Flavio Martínez Labiano’s cinematography does provide a handful of attractive and memorable shots when not focusing on the characters, these usually being when the shots revolve more around the shark lurking beneath the water, or when the camerawork effectively uses framing to display how far ‘Nancy’ is from safety. And of course, with the film being shot off the Gold Coast of Australia (excluding a few scenes which were shot in a large water-tank), the film’s signature beach and crystal clear waves are always an alluring sight, which is a superb visual clash with the horror that lies within.
The original score by Marco Beltrami serves the story well enough, as the film’s soundtrack drifts from beautiful calming tracks like ‘Paddle In’ and ‘Nancy and Dad Facetime,’ to much more tense tracks such as: ‘Main Title’ and ‘Towards the Dead Whale.’ However, its when the story shifts into full on threat that the score begins to feel extremely generic, most notably, the track: ‘Underwater Attack,’ which is barley distinguishable from any other thriller soundtrack as it doesn’t encapsulate either the beauty or isolation of the ocean as many of the other tracks do.
Unlike ‘Jaws’ or even ‘Deep Blue Sea’ during a few moments, ‘The Shallows’ exclusively uses CGI to bring its shark to life, which is unfortunate. As while there was clearly a huge level of detail put into the shark, as director Jaume Collet Serra (Orphan, Unknown, Non-Stop) worked closely with the film’s visual effects artists to ensure a sense of realism in the shark’s design, having the team do thousands of hours of research. This all sadly goes to waste though due to the demands of the film’s screenplay, as the shark in ‘The Shallows’ rarely acts like a real animal, often feeling like just a hulking murderous monster whose CG effects drastically vary depending on the shot.
To conclude, ‘The Shallows’ is a step-up from a number of other shark flicks, but even with its above-average filmmaking and solid performance from Blake Lively.
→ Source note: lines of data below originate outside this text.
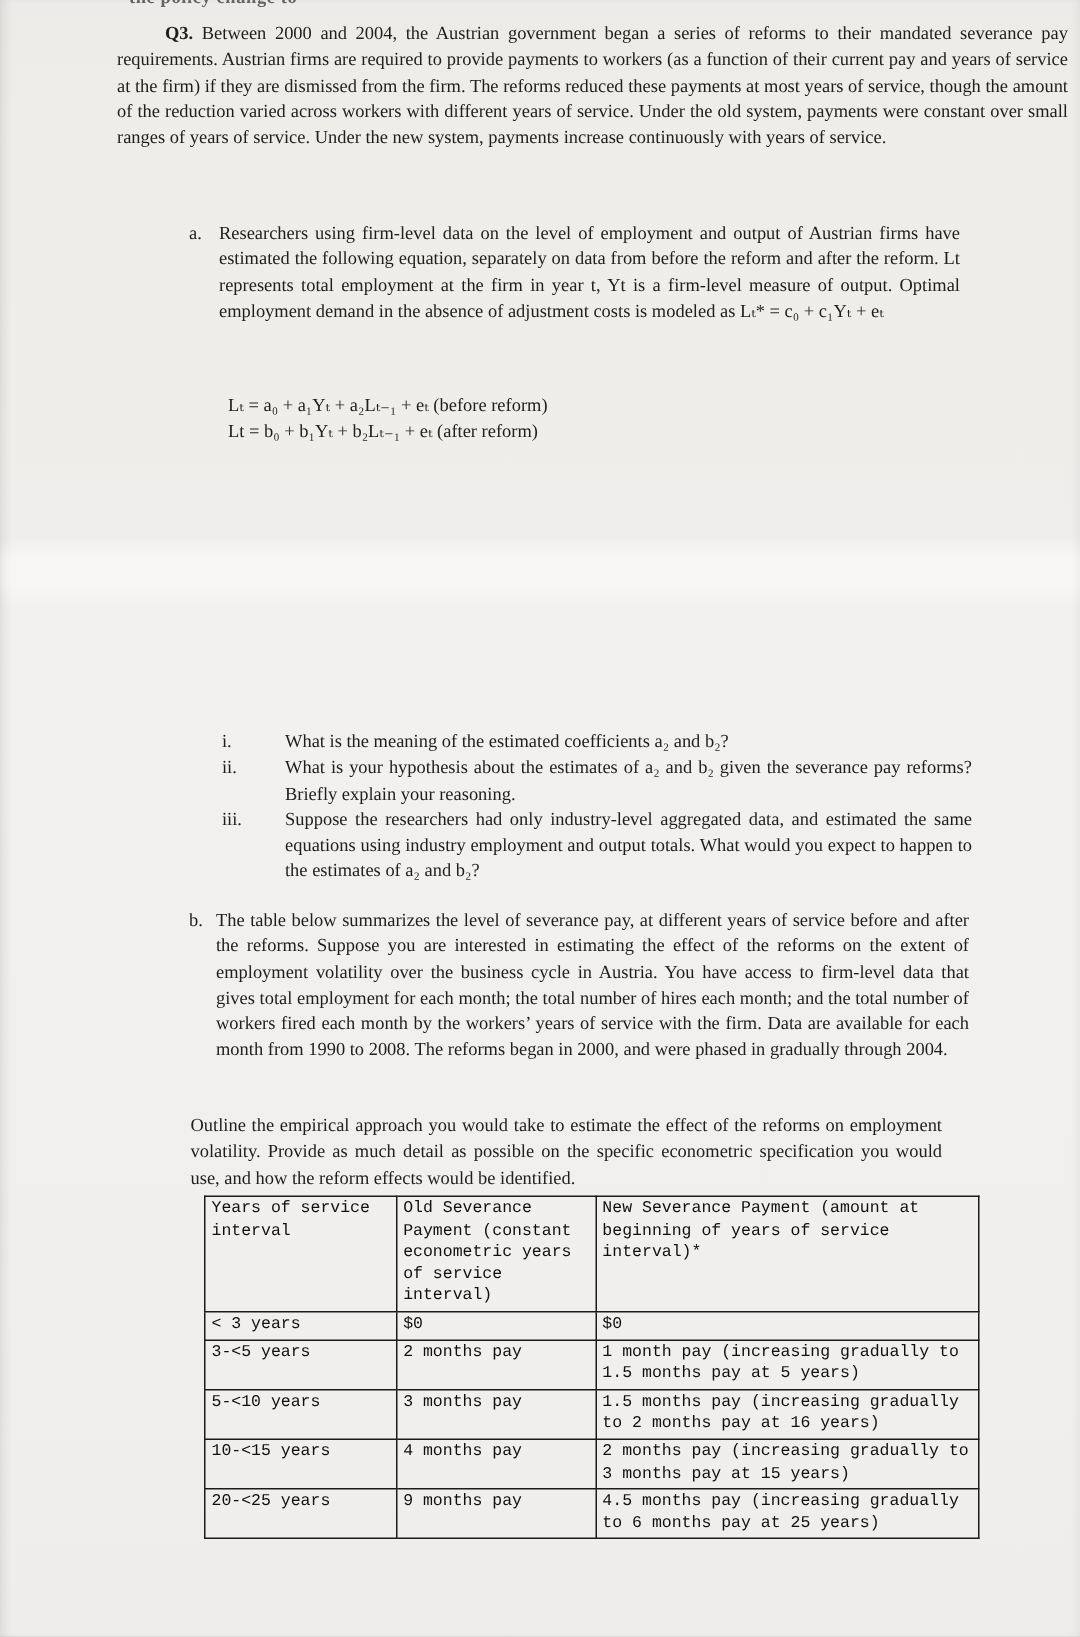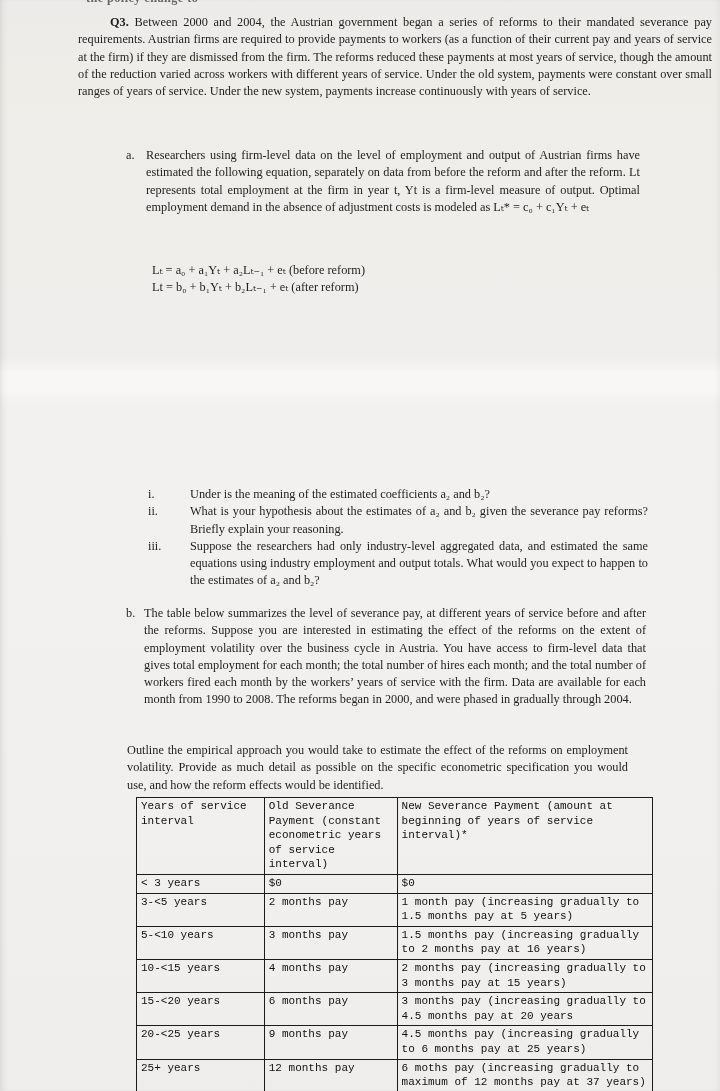--- a/index.html
+++ b/index.html
@@ -84,7 +84,7 @@
   <div class="subqs">
     <div class="subq">
       <span class="subq-label">i.</span>
-      <span class="subq-text">Under is the meaning of the estimated coefficients a₂ and b₂?</span>
+      <span class="subq-text">What is the meaning of the estimated coefficients a₂ and b₂?</span>
     </div>
     <div class="subq">
       <span class="subq-label">ii.</span>

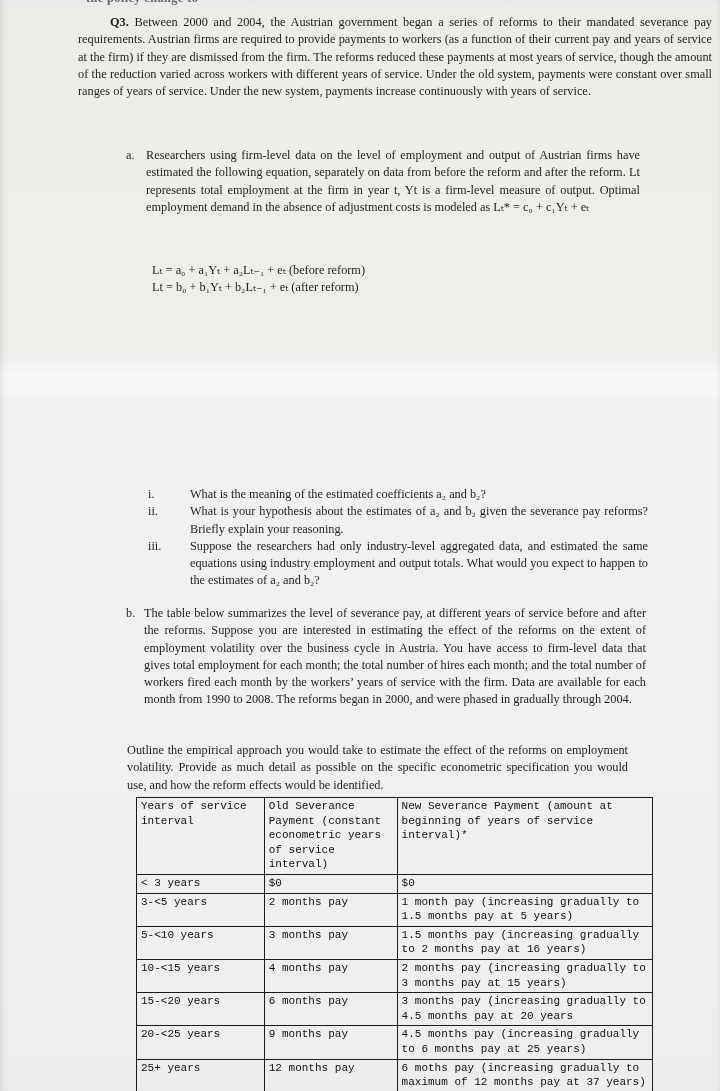--- a/index.html
+++ b/index.html
@@ -137,11 +137,6 @@
           <td>2 months pay (increasing gradually to 3 months pay at 15 years)</td>
         </tr>
         <tr class="row-double">
-          <td>15-&lt;20 years</td>
-          <td>6 months pay</td>
-          <td>3 months pay (increasing gradually to 4.5 months pay at 20 years</td>
-        </tr>
-        <tr class="row-double">
           <td>20-&lt;25 years</td>
           <td>9 months pay</td>
           <td>4.5 months pay (increasing gradually to 6 months pay at 25 years)</td>

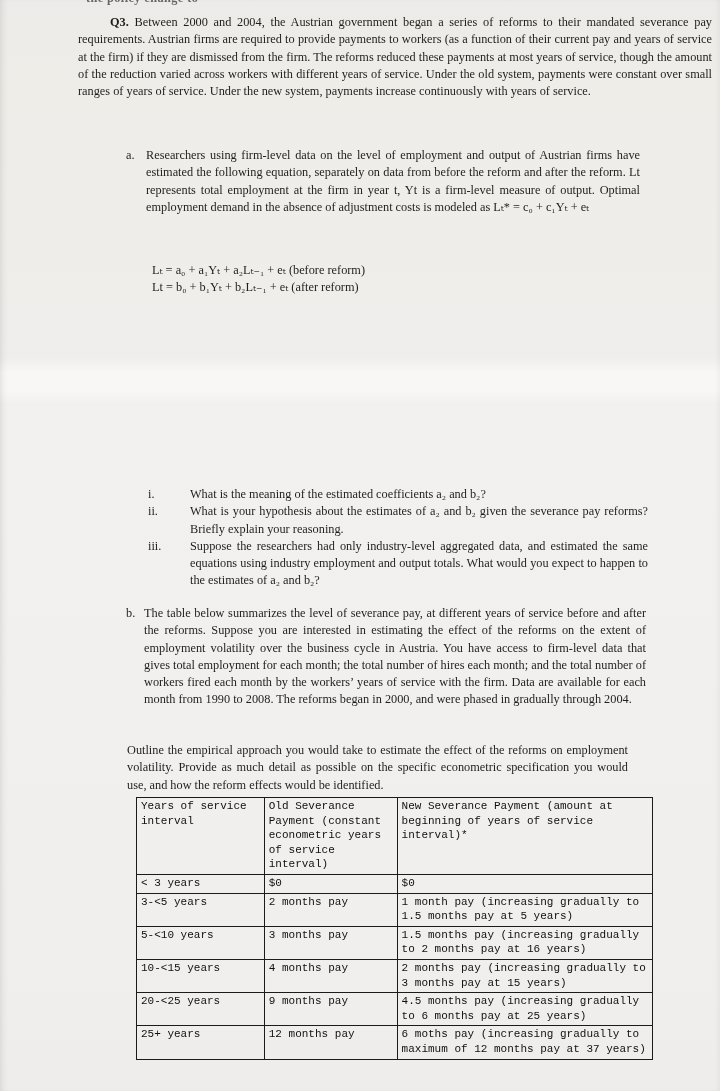--- a/index.html
+++ b/index.html
@@ -141,11 +141,6 @@
           <td>9 months pay</td>
           <td>4.5 months pay (increasing gradually to 6 months pay at 25 years)</td>
         </tr>
-        <tr class="row-double">
-          <td>25+ years</td>
-          <td>12 months pay</td>
-          <td>6 moths pay (increasing gradually to maximum of 12 months pay at 37 years)</td>
-        </tr>
       </tbody>
     </table>
   </div>

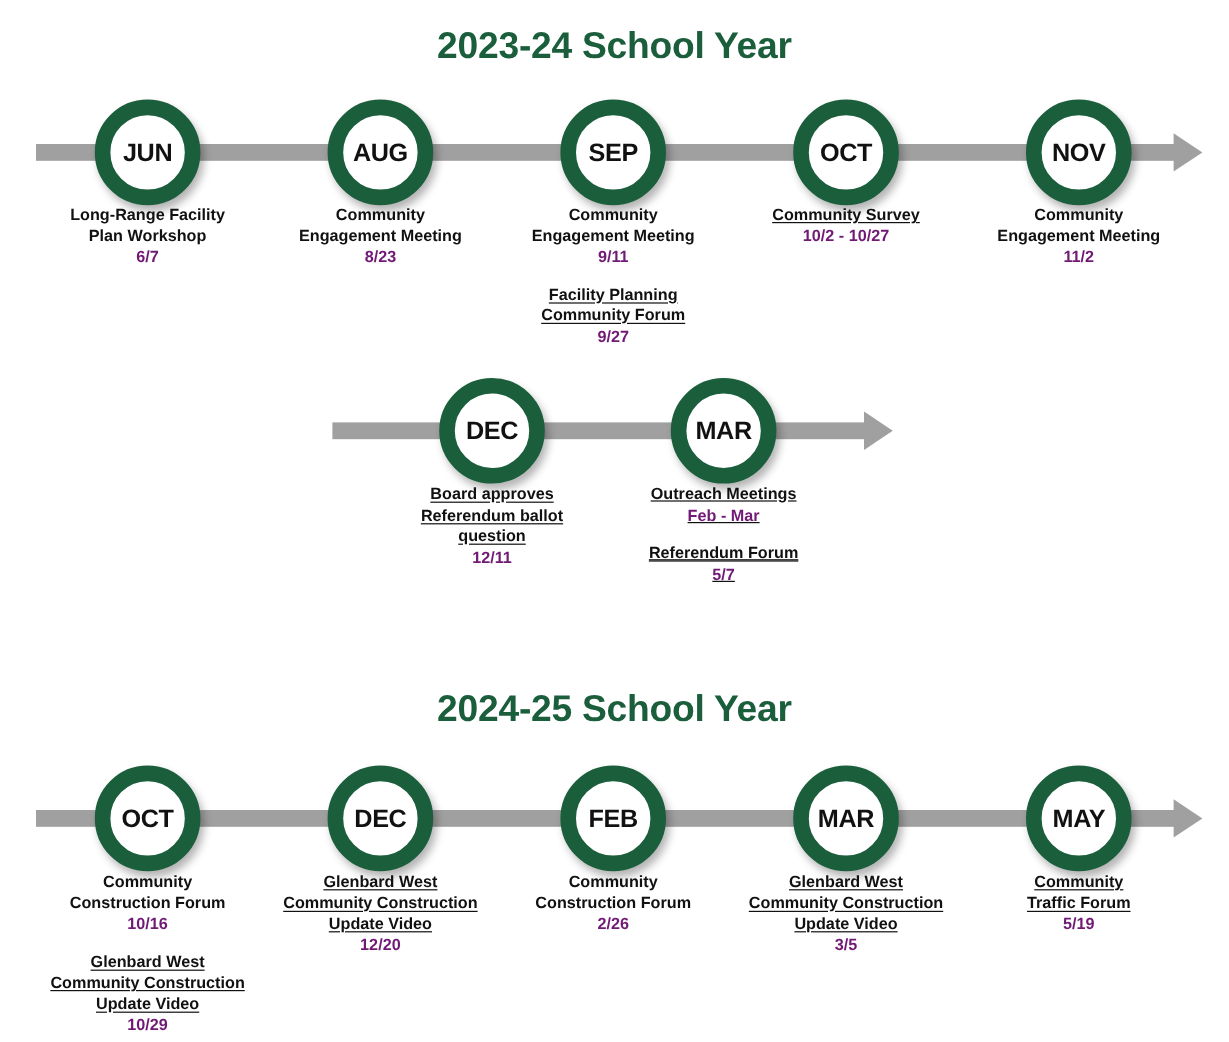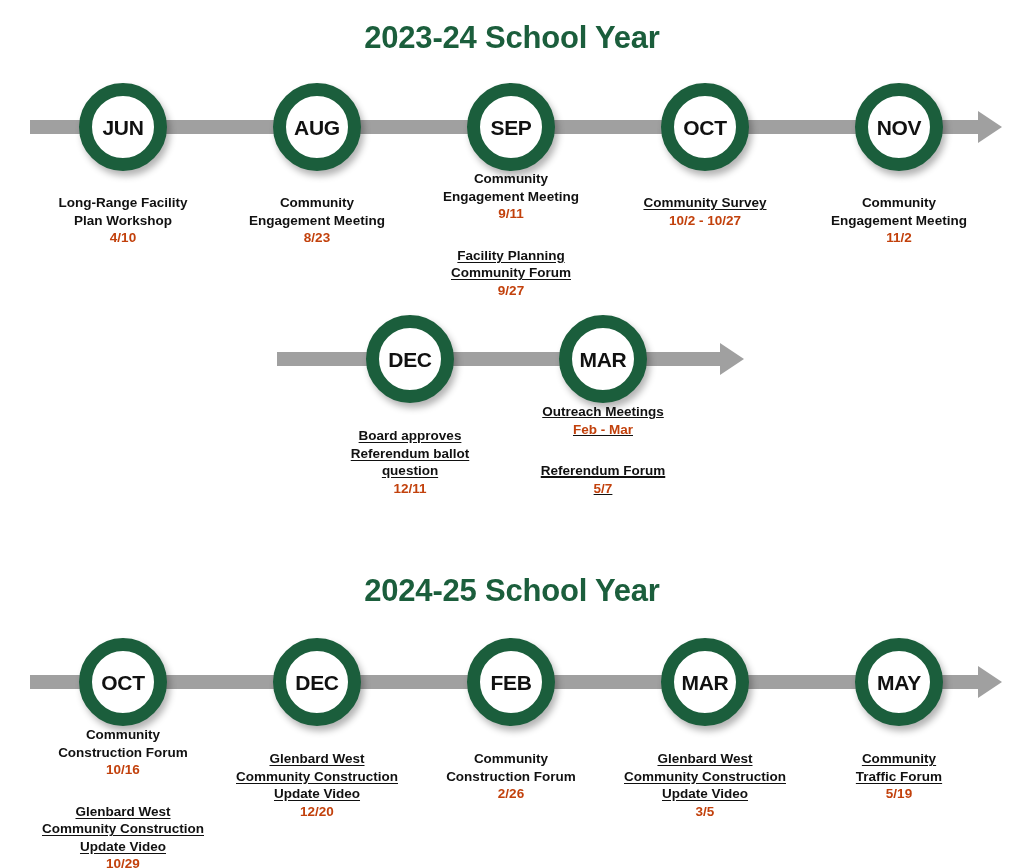--- a/index.html
+++ b/index.html
@@ -82,7 +82,7 @@
     text-align: center;
   }
   .event-group { margin-bottom: 14px; }
-  .event-group:last-child { margin-bottom: 0; margin-top: 24px; }
+  .event-group:last-child { margin-bottom: 0; }
 
   .event-name {
     font-size: 13.5px;

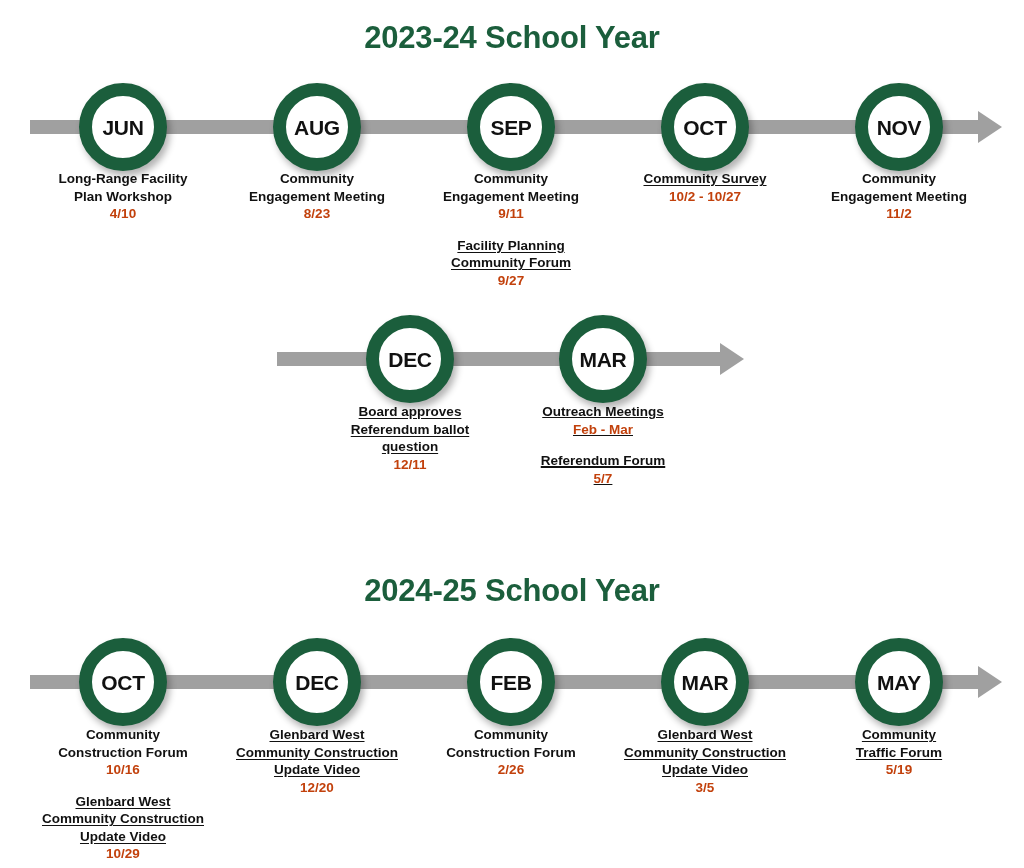--- a/index.html
+++ b/index.html
@@ -98,7 +98,7 @@
   .event-date {
     font-size: 13.5px;
     font-weight: bold;
-    color: #c2410c;
+    color: #701a75;
     line-height: 17.5px;
     white-space: nowrap;
   }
The film still falls into many of the common issues shark films do, as the story favours the idea of using its shark as a monster of the ocean and that alone, and this on top of the film’s occasionally strange stylistic choices, shoddy CG effects and cheesy dialogue, result in the film becoming just another poor attempt at revitalising the great white shark as a cinematically enthralling antagonist. Final Rating: high 4/10.